- _Testo di partenza_:

········

E' l'amministratore a risarcire se non comunica i nomi dei morosi


Il creditore può rivalersi sull’amministratore nel caso in cui quest’ultimo non gli comunica in maniera esaustiva l’elenco dei condomini morosi
E' l'amministratore a risarcire se non comunica i nomi dei morosi

Sono diverse ormai le pronunce della giurisprudenza di merito che sanciscono la responsabilità dell’amministratore nel caso in cui quest’ultimo non fornisca un elenco esaustivo e completo dei condomini morosi ai creditori terzi del condominio.

Una delle sentenze più recenti è quella emessa dal Giudice di Pace di Genova n. 1917 del 15 giugno 2015 in base alla quale l’amministratore risponde personalmente per le inadempienze nella comunicazione dei dati richiesti dai fornitori che vantano un credito nei confronti del condominio.

········

- _Scopo dell'esercizio_: Riprendi il testo sull'amministratore di condominio e i condomini morosi dal punto in cui si ferma e portalo avanti. Le voci che seguono vengono da un'altra fonte.

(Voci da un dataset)
········

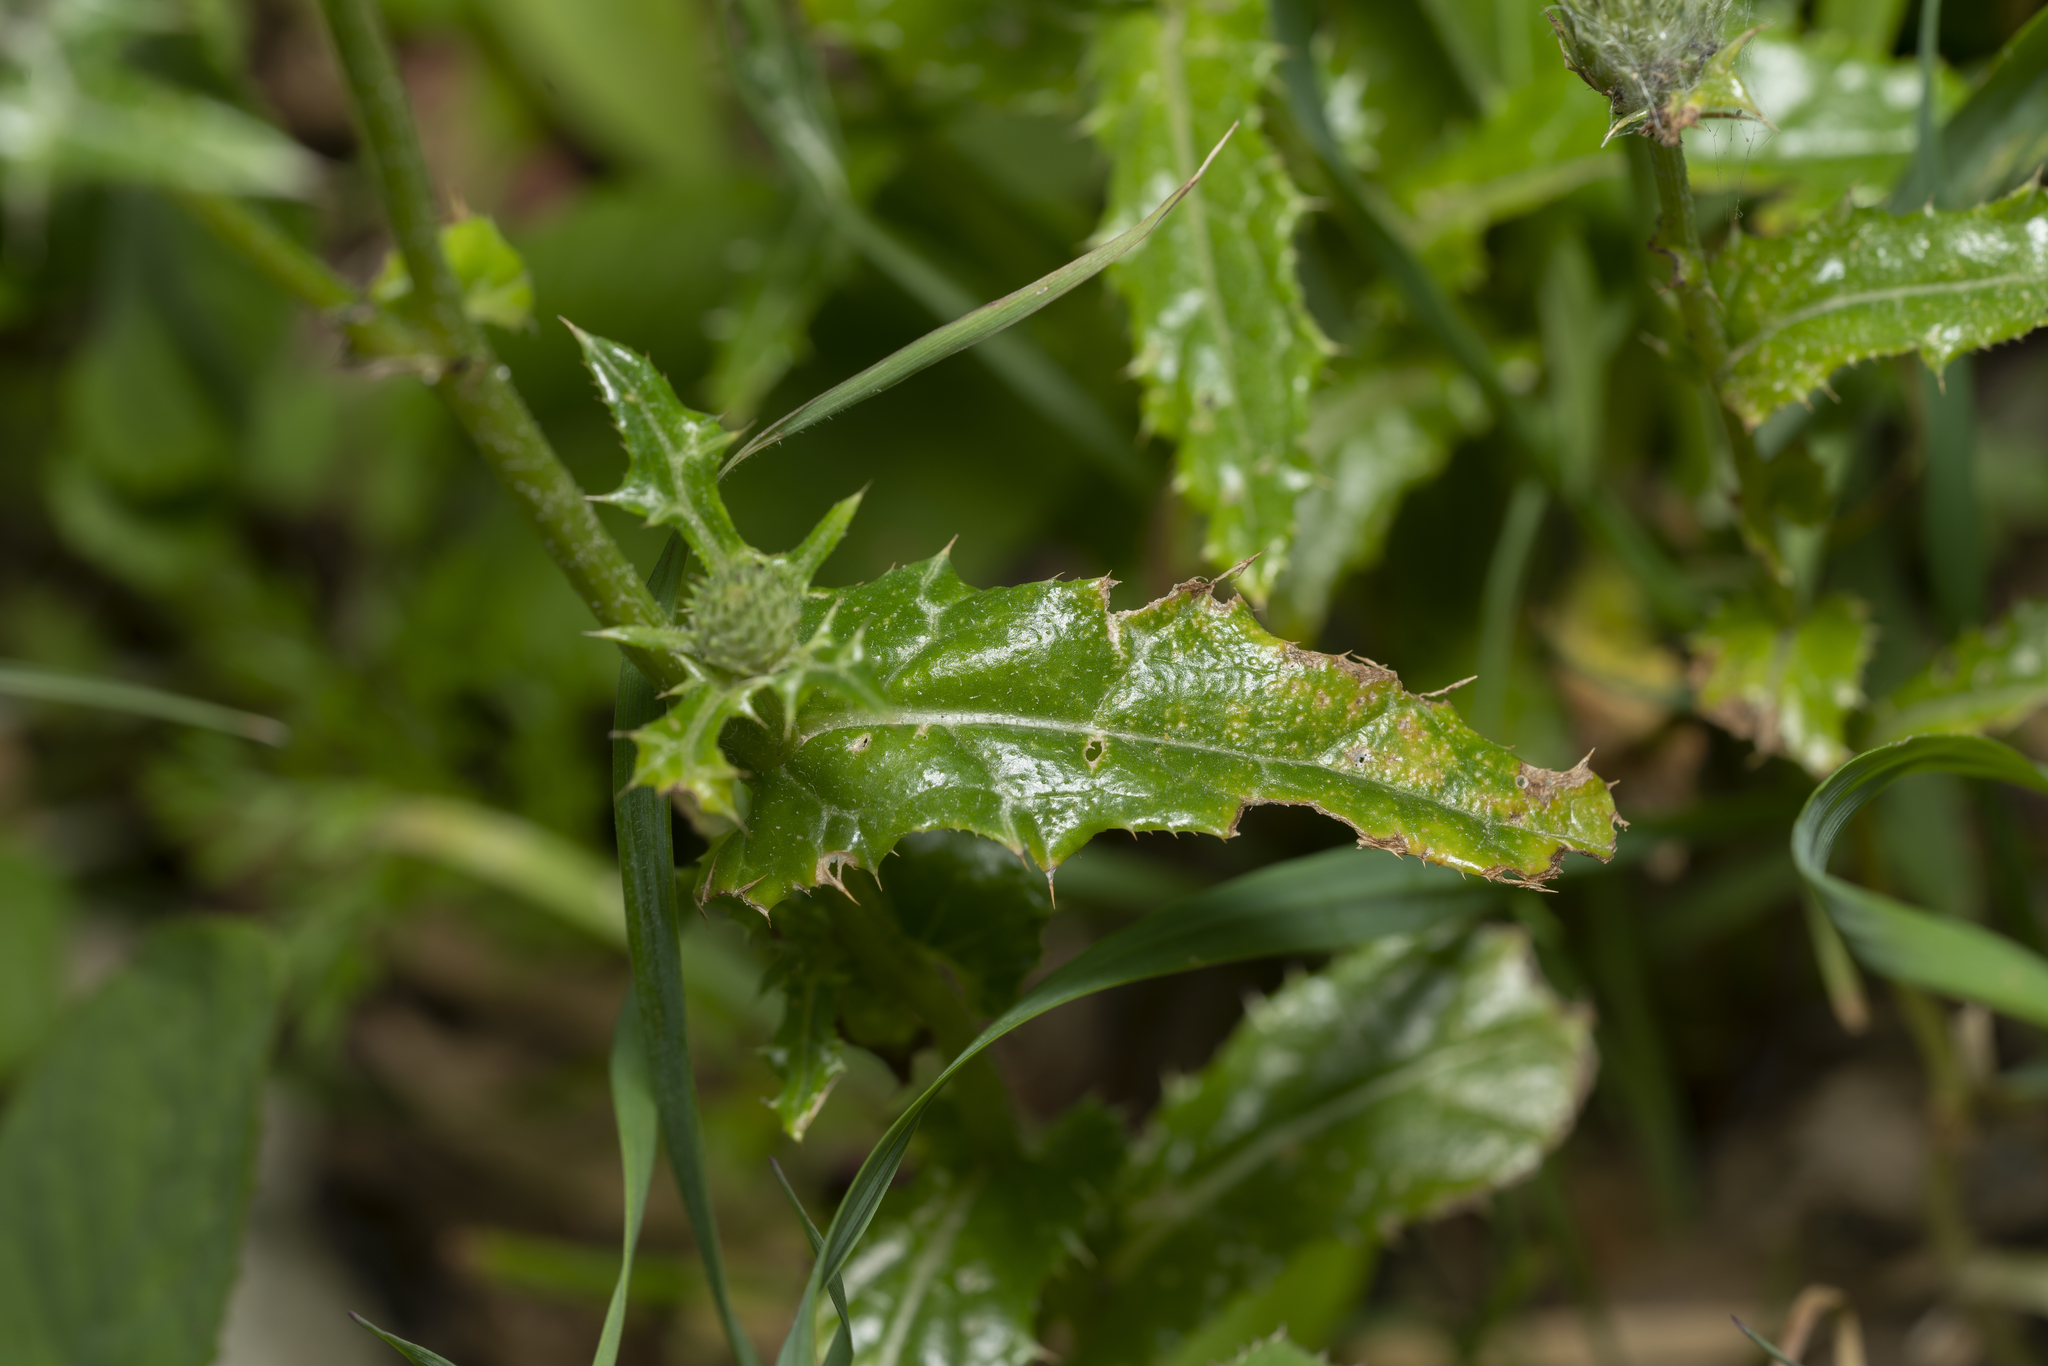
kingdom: Plantae
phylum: Tracheophyta
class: Magnoliopsida
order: Asterales
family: Asteraceae
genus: Notobasis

········

- _Risultato del compito_:
In questo caso specifico, una società creditrice non ancora soddisfatta aveva richiesto all’amministratore l’elenco dei nominativi dei morosi in modo da poter procedere con l’esecuzione in forza di un decreto ingiuntivo. Nominativi che, però, l’amministratore non aveva fornito. Ciò è importante per i fornitori che vantano un credito poiché, in base alla normativa vigente, non possono soddisfare il loro credito presso i condomini in regola se non dopo una preventiva e infruttuosa escussione dei morosi.
Nel caso specifico, inoltre, l’amministratore si era rifiutato di presentare in Tribunale anche i registri contabili e gli estratti conti del conto corrente condominiale. A fronte di tale inadempienze, il giudice ha condannato l'amministratore a risarcire personalmente il fornitore-creditore per l'intero importo dovuto dal condominio.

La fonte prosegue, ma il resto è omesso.